→ **EXERCISE REQUIREMENTS**:
Copy out every line of text in the material below word for word, leaving out the pictures.

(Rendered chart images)
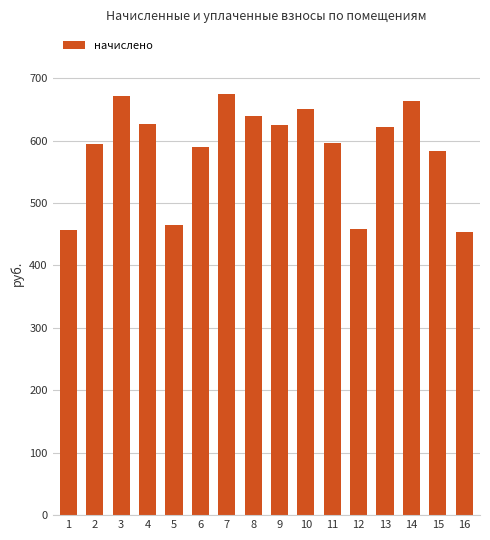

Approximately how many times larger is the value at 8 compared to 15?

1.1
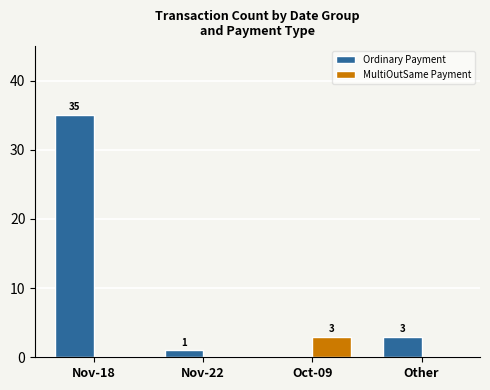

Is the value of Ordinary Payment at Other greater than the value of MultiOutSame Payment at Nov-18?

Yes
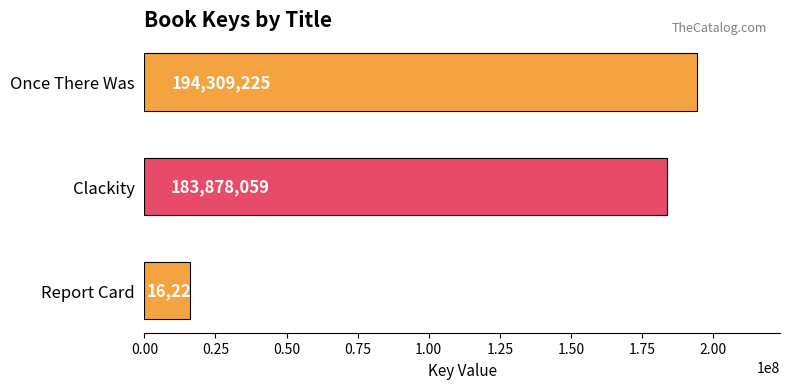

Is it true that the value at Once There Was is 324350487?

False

→ **FINISHED EXERCISE**:
Approximately how many times larger is the value at 8 compared to 15?

1.1

Is the value of Ordinary Payment at Other greater than the value of MultiOutSame Payment at Nov-18?

Yes

Is it true that the value at Once There Was is 324350487?

False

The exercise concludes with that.